Even when they have dire consequences, these causal ripple-effects are treated largely as incidental, but the film’s crucial scene comes when one such cosmic splintering is reframed as a choice. In the final version of the story, Manni recognizes, chases and confronts at gunpoint the homeless man who grabbed the abandoned bag of money from the subway. "That's mine," Manni insists, and the thief hands over the cash, grudgingly asking "What about me?" Pausing and nodding towards Manni's weapon, he pleads, "At least give me that." And Manni, too, obliges, rendering their encounter something of a fair trade. 
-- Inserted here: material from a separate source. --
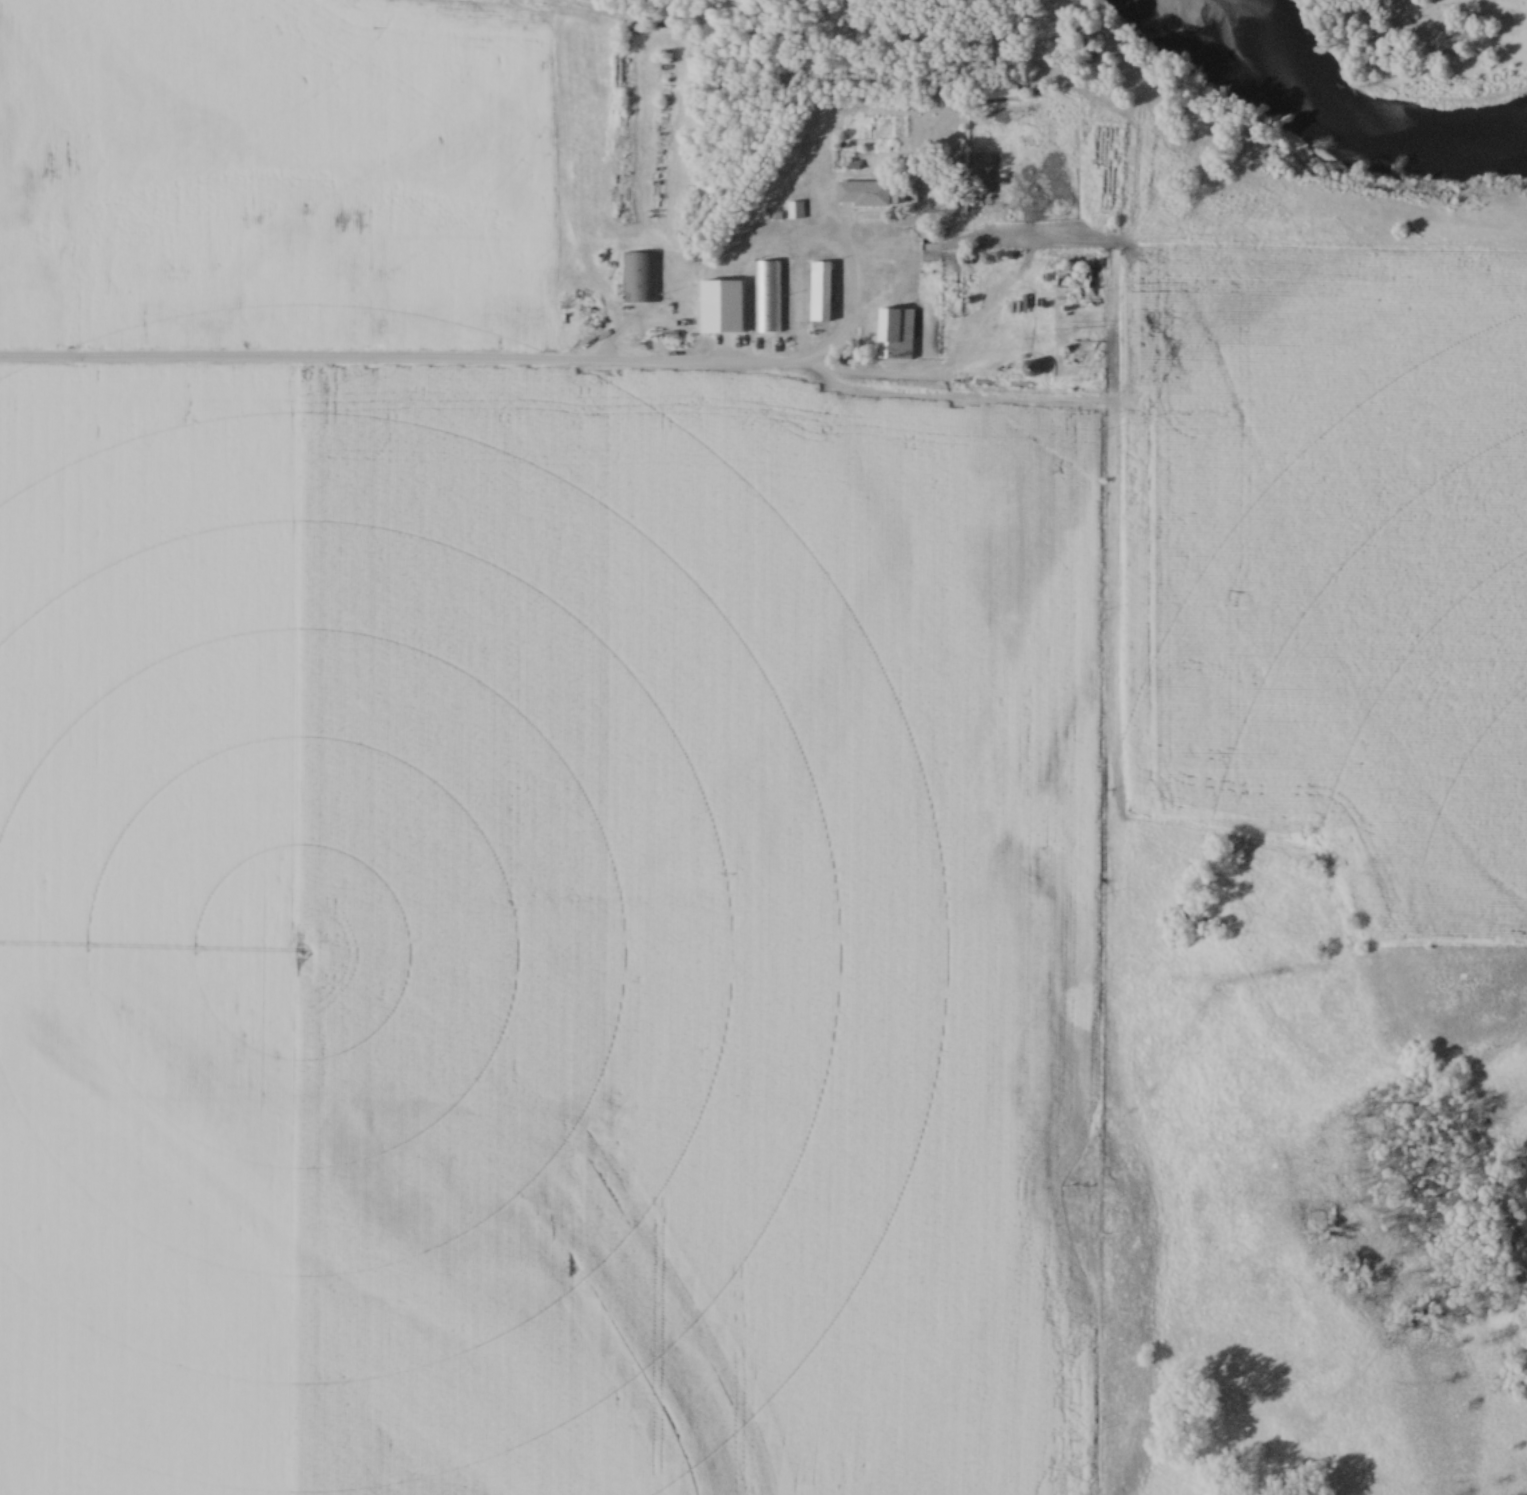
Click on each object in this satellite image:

In handing over the gun, Manni recalibrates the universe just as so many other characters do throughout the movie. But by having chosen this path, Manni is deliberately setting off another potential chain of events, one that—unlike the futures of the people Lola passes while running—we never get to see. During my teenage viewings of the film, this scene passed as a whimsical, trivial twist secondary to the overall narrative thrust. This time around, it became an audacious hanging question, a dare to both the characters and the viewers. Here the movie wonders aloud: if morality is contingent, does that mean that the randomness of the universe is inherently moral? Half-fable, half-Rorschach’s-blot, Run Lola Run is as bold thematically as it is stylistically, and remains as exciting today as it was in 1999.